Many of your examples (but I admit, not all) follow that same idea. Shadow is a human with godly heritage. He's not a half-God. Probably closer to a Divine Soul in D&D terms. The whole Muggle/WIzard divide in Harry Potter doesn't change their species, despite the fact magic is genetically handed down. (So apparently is the Force in Star Wars). You wouldn't stat Aragorn as a Half-elf, nor Aquaman as a half-Triton. They are humans who have some special abilities that would probably reflect in a class feature, feat, or the like.
Are you kidding me?! Shadow is literally half-god. His father is Odin! And I never brought up muggles. I mentioned Hagrid who is genetically half-giant, and there were two of those in the books, and Fleur who was part veela and had supernatural charisma from it. Aragorn's abilities are absolutely racial and he doesn't get stated as a half-elf. He gets Dunedain/Numenorean which have a different bloodline than half-elves. I'm also not sure what that comment about Aquaman means. You asked for examples of half-races in media, not D&D races in media. Aquaman qualifies 100%.
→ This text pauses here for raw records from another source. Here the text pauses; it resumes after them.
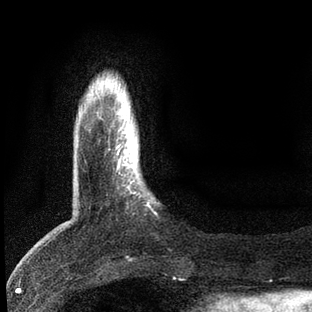
Breast MRI, one axial slice; slice 11 of 80 in the series (ordered by position); cropped to one breast; dynamic contrast-enhanced series, time point 2 of 7 at this slice position (early post-contrast); 3 T; TE 2.2 ms, TR 5.4 ms; 2 mm slice thickness; 312 × 312 image matrix. Female patient.
Outlined on this slice (semi-automatic segmentation, software-assisted and operator-edited):
- enhancing-tissue mask used for the functional tumour volume (all voxels passing the contrast-enhancement thresholds inside the analysis volume; usually the tumour): box from (x=108, y=144) to (x=150, y=207) px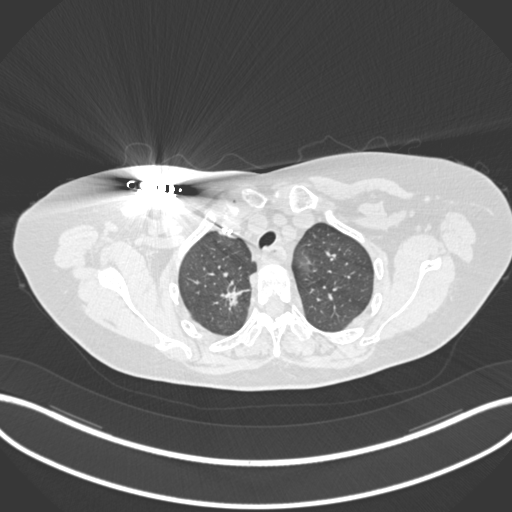
Chest CT, one axial slice. Slice 149 of 176 in the series (ordered by position). Reconstruction kernel B30f. Lung window (W 1500 / L -600 HU). 1 mm slice thickness. 512 × 512 image matrix. Female patient, age 72 years. Case-level facts recorded for this patient, not image findings: clinical TNM (as recorded): T1c N0 M0.
Annotated regions visible in this slice (bounding box drawn by a radiologist):
- lung tumour (recorded histology: adenocarcinoma): bounding box [x1, y1, x2, y2] px = [216, 282, 250, 311]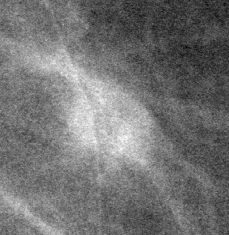
Crop from a digitized film mammogram around one marked abnormality; left breast; CC view; BI-RADS breast density category 1 (scale 1–4).
Finding: mass, shape oval, margins circumscribed; BI-RADS assessment category 4; subtlety rating 3 on a 1 (subtle) to 5 (obvious) scale; pathology result (as recorded, not read from the image): malignant.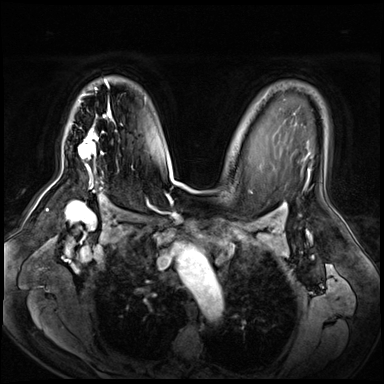
Breast MRI (dynamic contrast-enhanced), one axial slice; slice 45 of 72 in the series (ordered by position); dynamic contrast-enhanced series, time point 2 of 8 at this slice position (early post-contrast); 3 T; TE 1.4 ms, TR 4.3 ms; 2.5 mm slice thickness; 384 × 384 image matrix. Female patient.
Structures marked on this image (semi-automatic segmentation, software-assisted and operator-edited):
- enhancing-tissue mask used for the functional tumour volume (all voxels passing the contrast-enhancement thresholds inside the analysis volume; usually the tumour): bounding box <79,80,112,187> (left, top, right, bottom; pixels)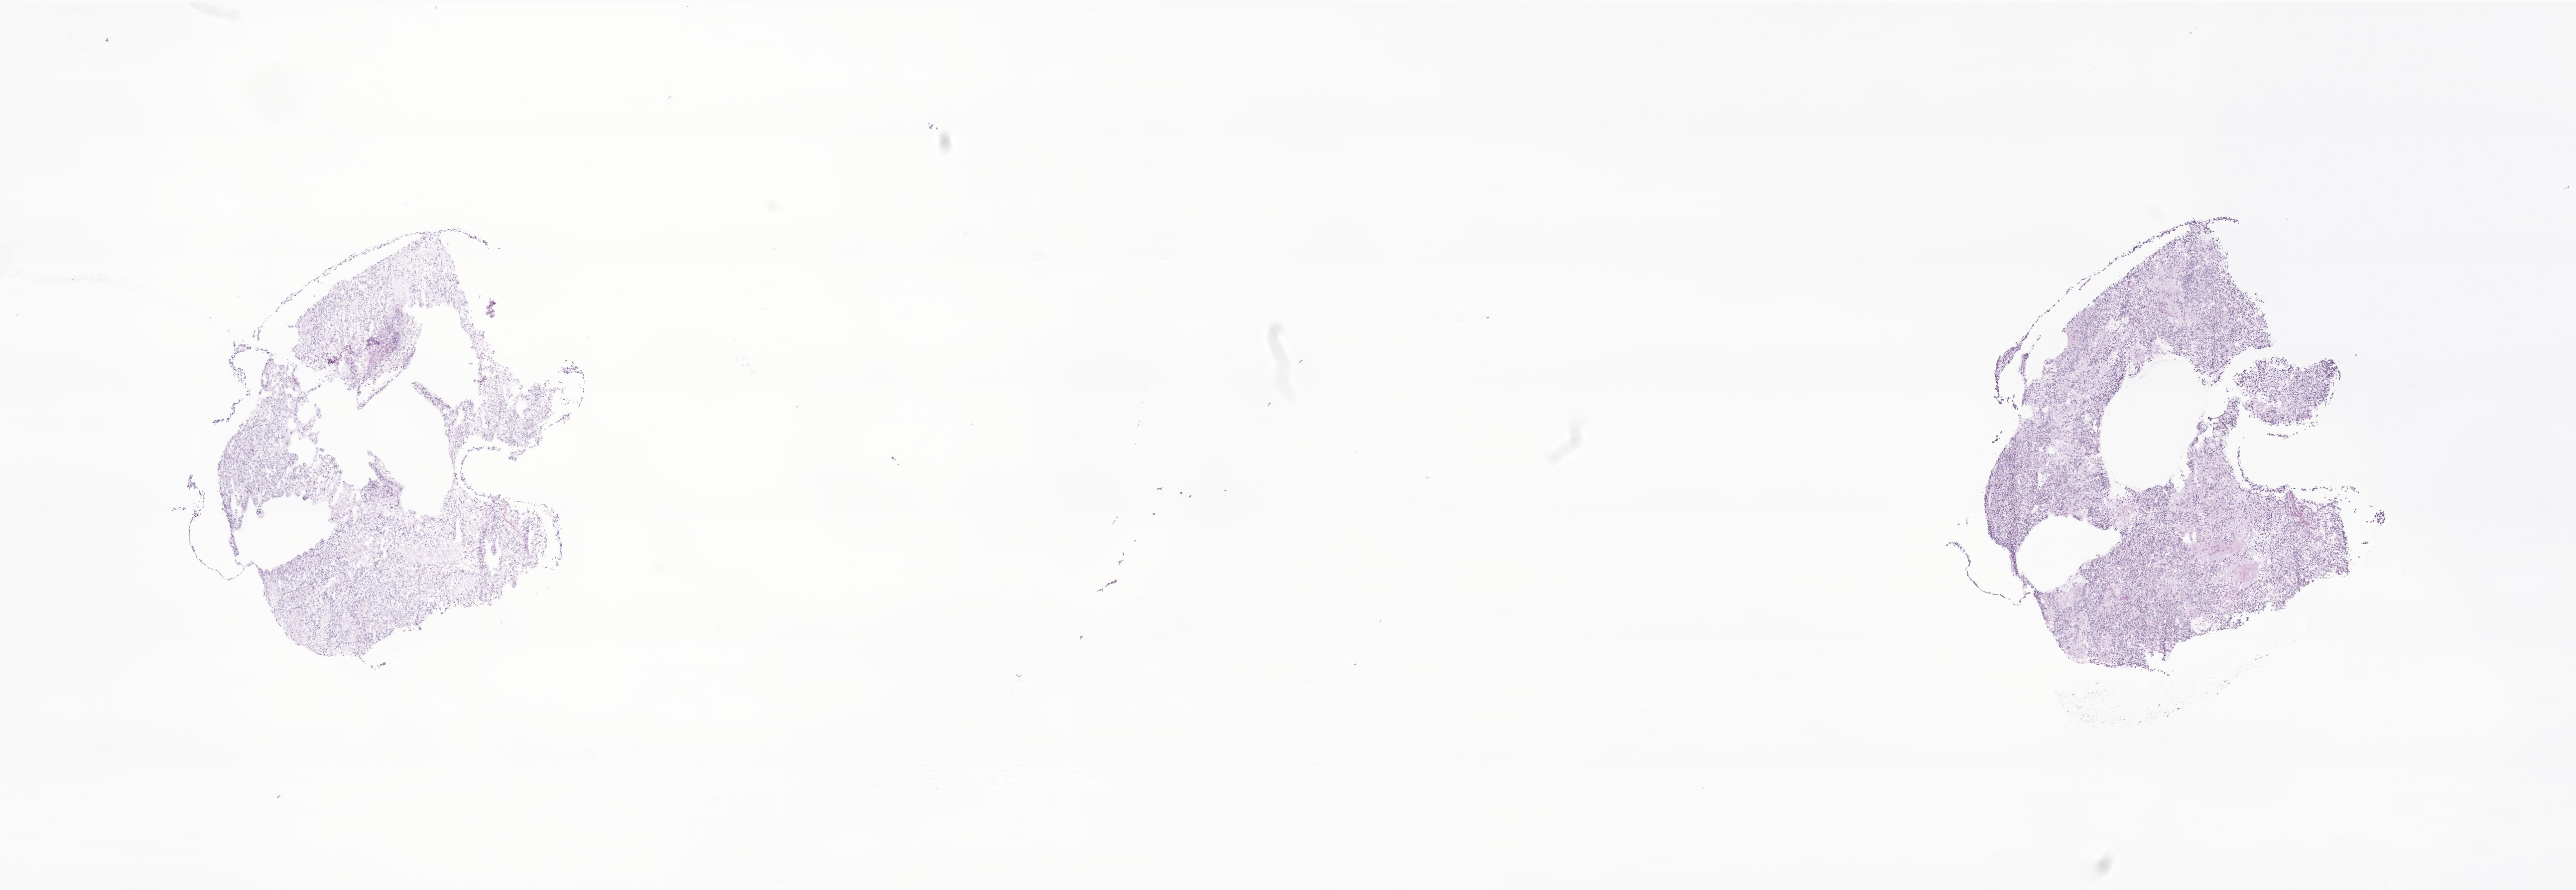
Digitized haematoxylin and eosin-stained section of tumor tissue from the brain, shown as a low-resolution overview of the whole scanned area (about 21.8 x 7.5 mm). Frozen section (OCT-embedded). Patient: male, age 165 months.
Recorded diagnosis: Neoplasm, malignant.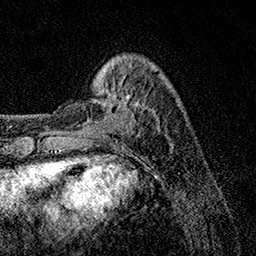
Breast MRI, one axial slice; cropped to one breast; dynamic contrast-enhanced series, time point 2 of 7 at this slice position (early post-contrast); 1.5 T; TE 3.5 ms, TR 7.2 ms; 1 mm slice thickness; 256 × 256 image matrix, field of view 165 × 165 mm. Female patient.
Outlined on this slice (semi-automatic segmentation, software-assisted and operator-edited):
- enhancing-tissue mask used for the functional tumour volume (all voxels passing the contrast-enhancement thresholds inside the analysis volume; usually the tumour): bounding box (x1, y1, x2, y2) in pixels: (106, 90, 128, 129)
Just going off the top of my head I named 45 if you include the multiples in the books, or if you only count those as one instance, 14 instances. And I guarantee you I could find a ton more if I did any kind of research.

Half races are all over media, and they generally have a mix of abilities from their parents.
 

Well are we talking about all possible combo or just the ones important to D&D, its history, and fantasy gaming?

Because only a few hybrids ever got screen time in fantasy gaming.
It isn't the elven blood that makes the Dunedain/Numenoreans what they are. It's the Maia blood they received through Luthien. In D&D terms they would be closer to Aasimar than half-elves, having that distant upper planar blood in their veins.